SpaCy training from data-to-spacy output ?

Hi,

I've had troubles understanding how to configure the model training in SpaCy.

I read the documentation : https://spacy.io/api/cli#train

But I don't really understand how to use the JSON file obtained from the data-to-spacy command in Prodigy. I'd like to configure my own custom NER model, and maybe reuse an already existing language model along. Can you help ?

Thanks.

Hi! If you're using spaCy v2, you can provide it directly as an argument to spacy train: https://v2.spacy.io/api/cli#train

If you're using spaCy v3, you can convert it to the new binary .spacy format using spacy convert: https://spacy.io/api/cli#convert You can then provide the path in your config or via the CLI overrides --paths.train and --paths.dev. See the documentation here for how to get started: https://spacy.io/usage/training#quickstart

Hi Ines,

Thanks for your quick reply. Is it mandatory to provide development data for evaluation ? I have troubles running the command, as I previously said.
Could you provide a further explanation for obtaining a NER custom model from the data-to-spacy output (in JSON) ? I used ner.manual to annotate data.
I don't understand the documentation, it's the first time I'm training my own NER model.

Thanks

(maybe an example of a command line would be clearer, sorry)

Hi Sebastien,

Which version of spaCy are you using?

To quickly answer this question in the meantime:

Yes. Otherwise, there's nothing to evaluate the model on. (If you're training a model, you typically want to know how accurate it is and that's done by running it over annotated examples it hasn't seen during training. That data shouldn't change, so you can meaningfully compare results over time and see if your model is improving.) You can create your development data by shuffling and splitting your training data, and hold back between 20 and 50% of your data, depending on the number of examples. In Prodigy, you can also create a separate dataset just for evaluation and then export that separately.
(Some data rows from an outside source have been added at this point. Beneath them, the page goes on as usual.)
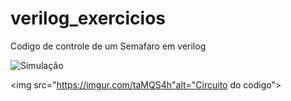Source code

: # verilog_exercicios
Codigo de controle de um Semafaro em verilog

<img src="https://imgur.com/wexq7Te" alt= "Simulação">



<img src="https://imgur.com/taMQS4h"alt="Circuito do codigo">

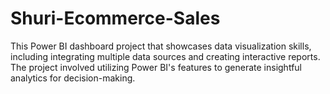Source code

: # Shuri-Ecommerce-Sales
This Power BI dashboard project that showcases data visualization skills, including integrating multiple data sources and creating interactive reports. The project involved utilizing Power BI's features to generate insightful analytics for decision-making. 
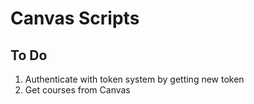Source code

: # Canvas Scripts

## To Do

  1. Authenticate with token system by getting new token
  2. Get courses from Canvas

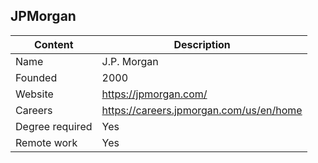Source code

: ## JPMorgan

| Content         | Description                 			      |
| --------------- | --------------------------------------- |
| Name            | J.P. Morgan           			    |
| Founded         | 2000                        			      |
| Website         | https://jpmorgan.com/         			    |
| Careers         | https://careers.jpmorgan.com/us/en/home |
| Degree required | Yes                          			      |
| Remote work     | Yes                         			      |
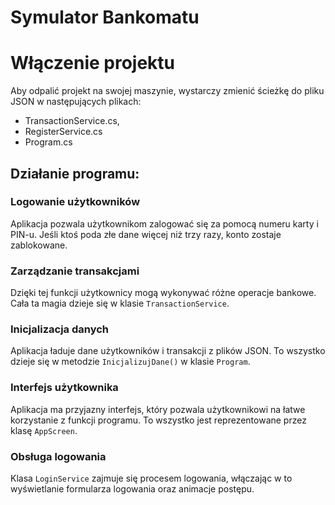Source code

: # Symulator Bankomatu
<h1>Włączenie projektu</h1>
Aby odpalić projekt na swojej maszynie, wystarczy zmienić ścieżkę do pliku JSON w następujących plikach:

* TransactionService.cs,
* RegisterService.cs 
* Program.cs


<h2>Działanie programu: </h2>


### Logowanie użytkowników
Aplikacja pozwala użytkownikom zalogować się za pomocą numeru karty i PIN-u. Jeśli ktoś poda złe dane więcej niż trzy razy, konto zostaje zablokowane.

### Zarządzanie transakcjami
Dzięki tej funkcji użytkownicy mogą wykonywać różne operacje bankowe. Cała ta magia dzieje się w klasie `TransactionService`.

### Inicjalizacja danych
Aplikacja ładuje dane użytkowników i transakcji z plików JSON. To wszystko dzieje się w metodzie `InicjalizujDane()` w klasie `Program`.

### Interfejs użytkownika
Aplikacja ma przyjazny interfejs, który pozwala użytkownikowi na łatwe korzystanie z funkcji programu. To wszystko jest reprezentowane przez klasę `AppScreen`.

### Obsługa logowania
Klasa `LoginService` zajmuje się procesem logowania, włączając w to wyświetlanie formularza logowania oraz animacje postępu.
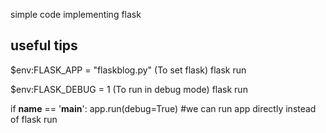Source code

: simple code implementing flask

useful tips
-----------------

$env:FLASK_APP = "flaskblog.py" (To set flask)
flask run

$env:FLASK_DEBUG = 1  (To run in debug mode)
flask run

if __name__ == '__main__':
    app.run(debug=True)
#we can run app directly instead of flask run
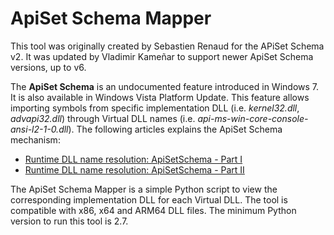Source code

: # ApiSet Schema Mapper

This tool was originally created by Sebastien Renaud for the APiSet Schema v2. It was updated by Vladimir Kameñar to support newer ApiSet Schema versions, up to v6.  

The **ApiSet Schema** is an undocumented feature introduced in Windows 7. It is also available in Windows Vista Platform Update. This feature allows importing symbols
from specific implementation DLL (i.e. *kernel32.dll*, *advapi32.dll*) through Virtual DLL names (i.e. *api-ms-win-core-console-ansi-l2-1-0.dll*). The following
articles explains the ApiSet Schema mechanism:  
* [Runtime DLL name resolution: ApiSetSchema - Part I](https://blog.quarkslab.com/runtime-dll-name-resolution-apisetschema-part-i.html)
* [Runtime DLL name resolution: ApiSetSchema - Part II](https://blog.quarkslab.com/runtime-dll-name-resolution-apisetschema-part-ii.html)

The ApiSet Schema Mapper is a simple Python script to view the corresponding implementation DLL for each Virtual DLL. The tool is compatible with x86, x64 and ARM64
DLL files. The minimum Python version to run this tool is 2.7.
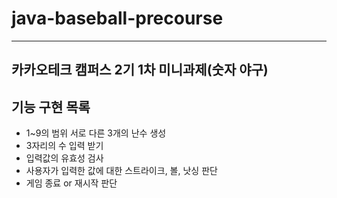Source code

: # java-baseball-precourse

---

## 카카오테크 캠퍼스 2기 1차 미니과제(숫자 야구)

## 기능 구현 목록
- 1~9의 범위 서로 다른 3개의 난수 생성
- 3자리의 수 입력 받기
- 입력값의 유효성 검사
- 사용자가 입력한 값에 대한 스트라이크, 볼, 낫싱 판단
- 게임 종료 or 재시작 판단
Hi Sofie. I'm still using SpaCy v.2 and I would like to migrate to SpaCy v3.

I understand, Ines. How do you automate that process ? Should I create the development data with a specific command line ? If I understand correctly, the development data shall also be annotated and that annotation would be like a gold standard ? Am I right ? And the development data is then used to test if the model finds the correct entities "blindly" ? So during the training process we test the capacity of the model to generalize ?

If you're using spaCy v2, the commands could look like this:

python -m prodigy data-to-spacy ./train.json ./dev.json --lang en --ner your_ner_dataset --eval-split 0.5
python -m spacy train en ./output ./train.json ./dev.json

The first command will export your dataset (your_ner_dataset – you'll obviously need to replace that with your dataset name) and split it into the training and evaluation portion. The --eval-split lets you control how many examples are split off for the evaluation set, e.g. 0.5 for 50%. If you leave out the path to the development dataset, Prodigy will export only one single file.

Yes, exactly. The data you evaluate on should be representative of your training data (and obviously what your model will see at runtime). So one way to create that data is to shuffle all examples you've annotated and then separate it into two portions. Another option would be to annotate two datasets in Prodigy: a training dataset (that you can keep adding more examples to), and an evaluation dataset (that doesn't change). This way, you can keep evaluating on the exact same data, which means that you can compare the results across your experiments and as your training data changes.

It's much clearer, thanks for your detailed explanation !

I thought it was common to have a train, validation and test split. Is this possible with the data-to-spacy function? Because here only a train (train.json) and validation (dev.json) dataset is created?